* [Your assignment]: Only the lines from the one containing "[670,46,698,56] [809,46,837,56] 25.7" through the one containing "[670,162,698,172] [809,162,837,172] 25.7" should be printed, exactly as they appear below, with both ends included.

* [Records for this task]:
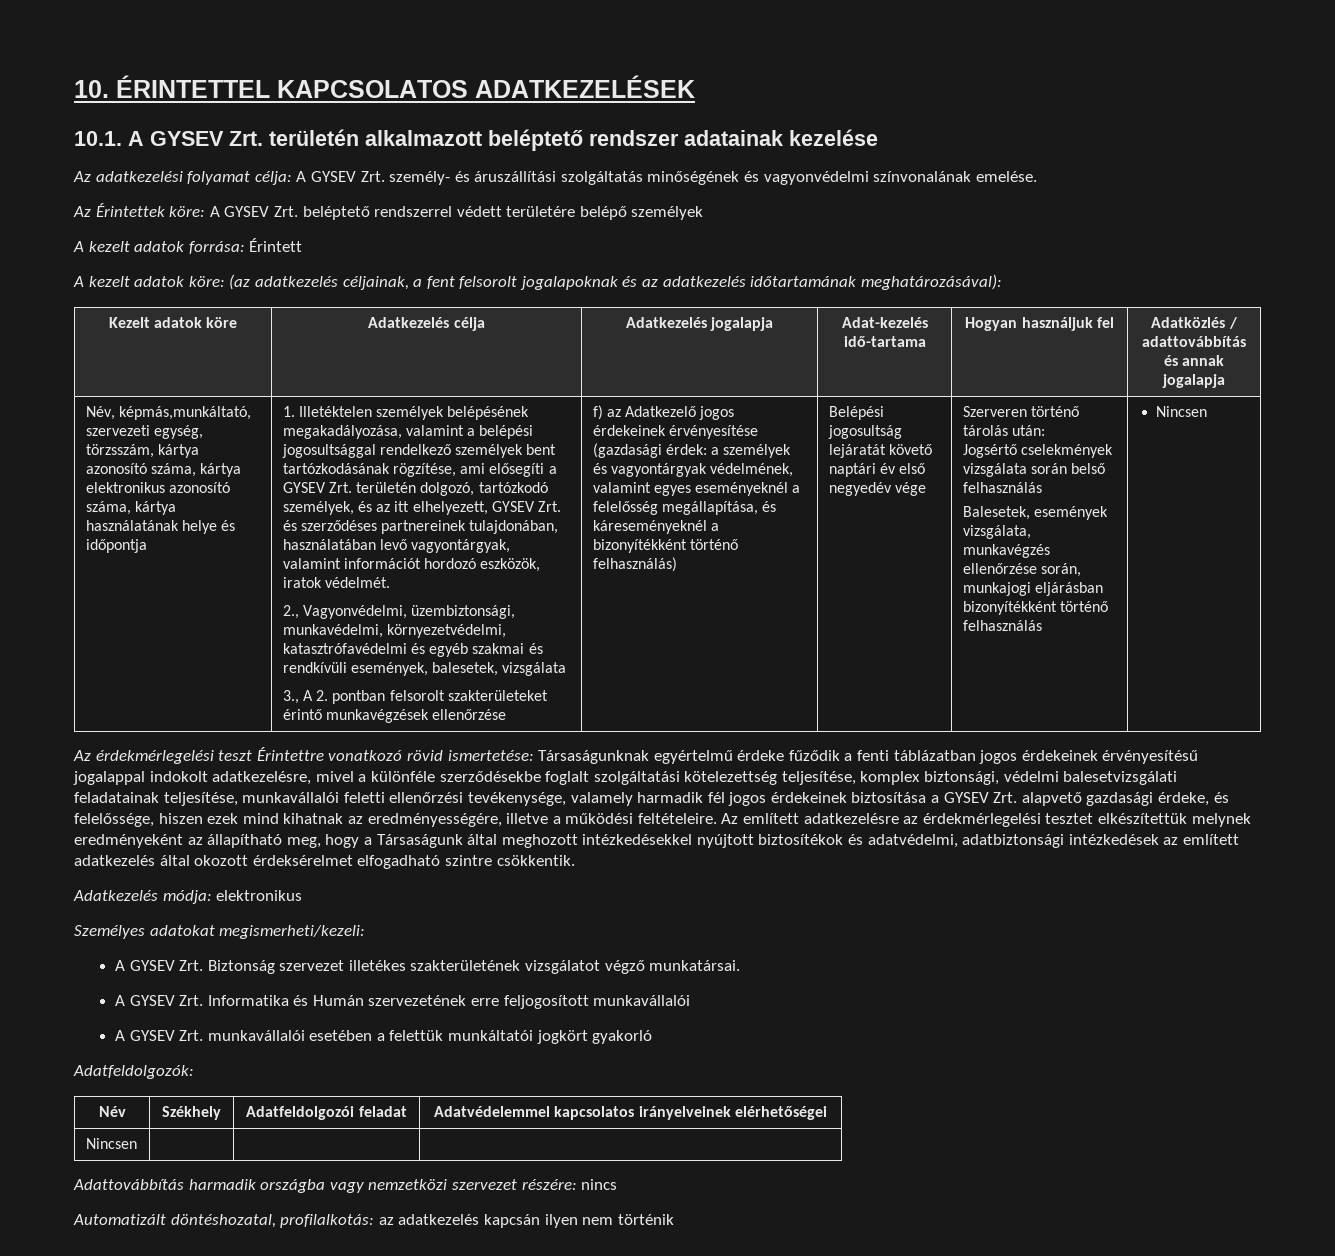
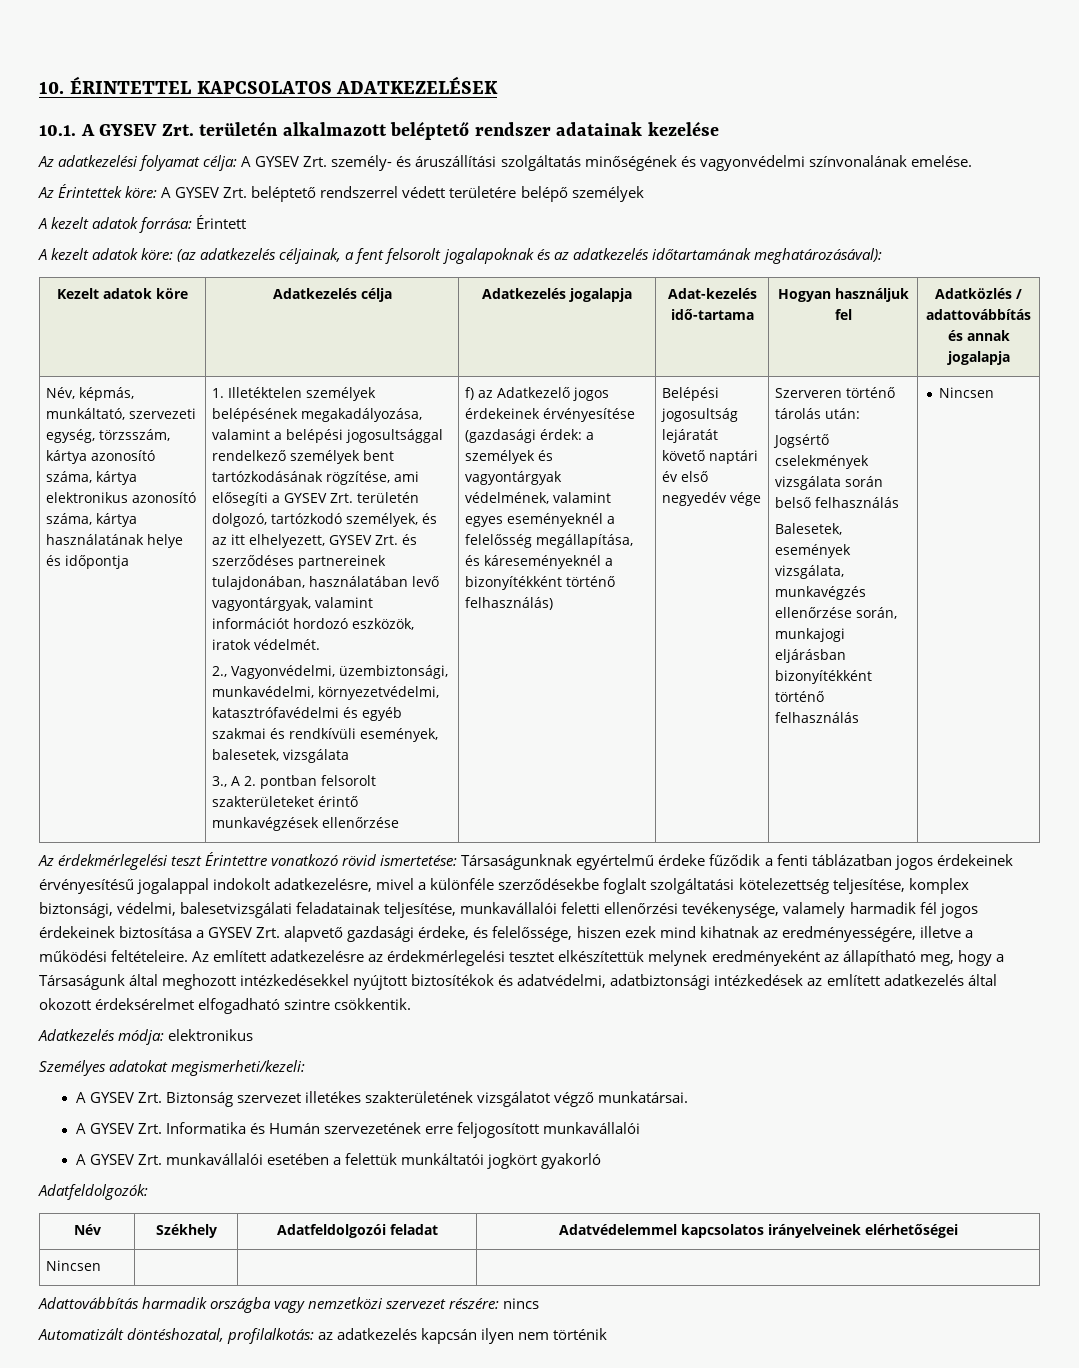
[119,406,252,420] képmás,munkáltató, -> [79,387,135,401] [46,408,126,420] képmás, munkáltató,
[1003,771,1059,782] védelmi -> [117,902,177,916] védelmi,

--

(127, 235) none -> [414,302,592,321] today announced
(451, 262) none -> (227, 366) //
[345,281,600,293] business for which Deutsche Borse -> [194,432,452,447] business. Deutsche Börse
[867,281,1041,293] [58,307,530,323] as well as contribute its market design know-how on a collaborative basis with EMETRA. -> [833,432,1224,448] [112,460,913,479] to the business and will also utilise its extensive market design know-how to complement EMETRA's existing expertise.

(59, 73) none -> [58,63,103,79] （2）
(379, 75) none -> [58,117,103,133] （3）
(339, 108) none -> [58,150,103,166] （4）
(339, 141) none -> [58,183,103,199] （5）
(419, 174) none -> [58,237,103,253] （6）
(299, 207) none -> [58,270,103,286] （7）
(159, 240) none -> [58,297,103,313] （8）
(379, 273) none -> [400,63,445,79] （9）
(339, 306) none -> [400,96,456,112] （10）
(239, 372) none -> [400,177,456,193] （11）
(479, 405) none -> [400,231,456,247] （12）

==

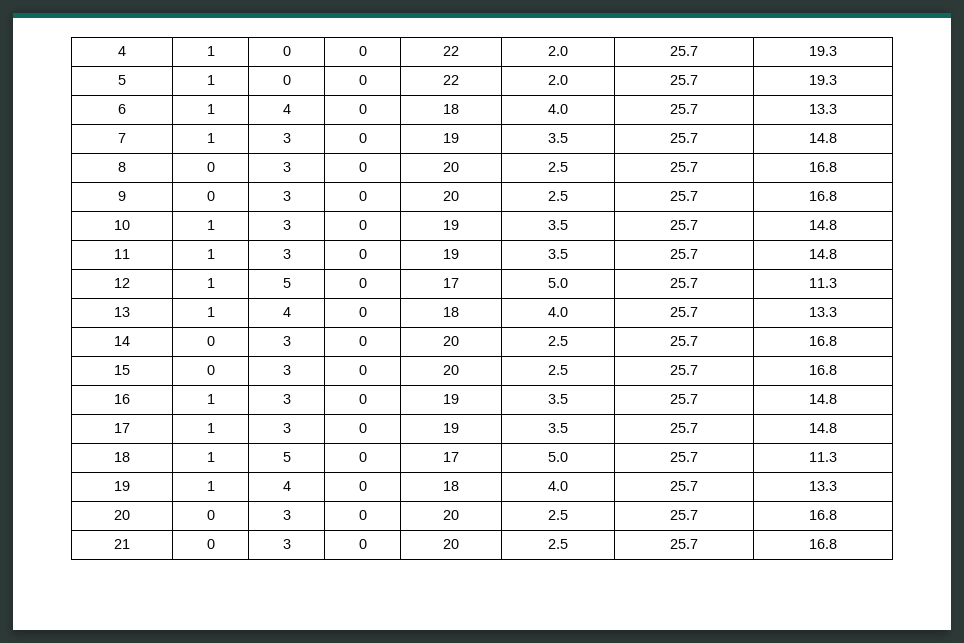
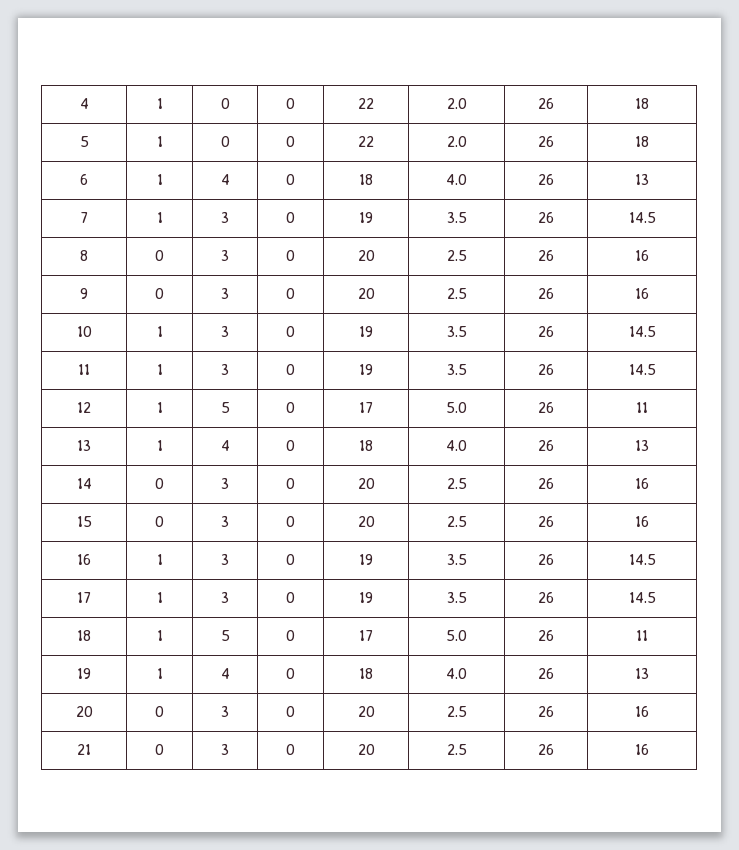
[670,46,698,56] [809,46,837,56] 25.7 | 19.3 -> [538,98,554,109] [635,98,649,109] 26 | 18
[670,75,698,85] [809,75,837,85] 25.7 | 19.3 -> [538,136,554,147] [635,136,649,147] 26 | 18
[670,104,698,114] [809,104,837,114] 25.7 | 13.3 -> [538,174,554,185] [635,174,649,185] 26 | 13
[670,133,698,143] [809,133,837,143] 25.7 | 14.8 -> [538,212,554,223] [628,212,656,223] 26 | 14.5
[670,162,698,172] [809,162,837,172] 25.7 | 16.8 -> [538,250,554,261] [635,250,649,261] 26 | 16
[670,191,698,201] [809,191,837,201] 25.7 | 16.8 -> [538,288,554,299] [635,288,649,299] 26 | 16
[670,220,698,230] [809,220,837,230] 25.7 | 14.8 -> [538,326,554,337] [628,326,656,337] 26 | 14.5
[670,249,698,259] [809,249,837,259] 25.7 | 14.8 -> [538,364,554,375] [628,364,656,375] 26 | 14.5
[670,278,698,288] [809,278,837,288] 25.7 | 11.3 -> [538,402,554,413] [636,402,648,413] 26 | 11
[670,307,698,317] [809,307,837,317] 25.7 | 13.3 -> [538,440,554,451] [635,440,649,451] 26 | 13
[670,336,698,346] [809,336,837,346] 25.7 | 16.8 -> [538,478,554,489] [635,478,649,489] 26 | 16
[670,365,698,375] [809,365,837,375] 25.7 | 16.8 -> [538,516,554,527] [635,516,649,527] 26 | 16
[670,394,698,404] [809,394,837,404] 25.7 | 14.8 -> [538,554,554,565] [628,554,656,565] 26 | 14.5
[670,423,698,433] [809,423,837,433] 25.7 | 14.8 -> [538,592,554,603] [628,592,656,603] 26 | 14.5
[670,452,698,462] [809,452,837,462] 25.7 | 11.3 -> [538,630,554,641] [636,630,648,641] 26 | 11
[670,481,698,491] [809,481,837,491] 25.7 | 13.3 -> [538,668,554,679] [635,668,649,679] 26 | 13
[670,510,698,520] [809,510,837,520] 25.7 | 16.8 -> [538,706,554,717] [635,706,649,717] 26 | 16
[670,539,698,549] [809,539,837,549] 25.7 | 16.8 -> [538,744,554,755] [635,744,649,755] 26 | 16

* [Solution below]:
[670,46,698,56] [809,46,837,56] 25.7 | 19.3 -> [538,98,554,109] [635,98,649,109] 26 | 18
[670,75,698,85] [809,75,837,85] 25.7 | 19.3 -> [538,136,554,147] [635,136,649,147] 26 | 18
[670,104,698,114] [809,104,837,114] 25.7 | 13.3 -> [538,174,554,185] [635,174,649,185] 26 | 13
[670,133,698,143] [809,133,837,143] 25.7 | 14.8 -> [538,212,554,223] [628,212,656,223] 26 | 14.5
[670,162,698,172] [809,162,837,172] 25.7 | 16.8 -> [538,250,554,261] [635,250,649,261] 26 | 16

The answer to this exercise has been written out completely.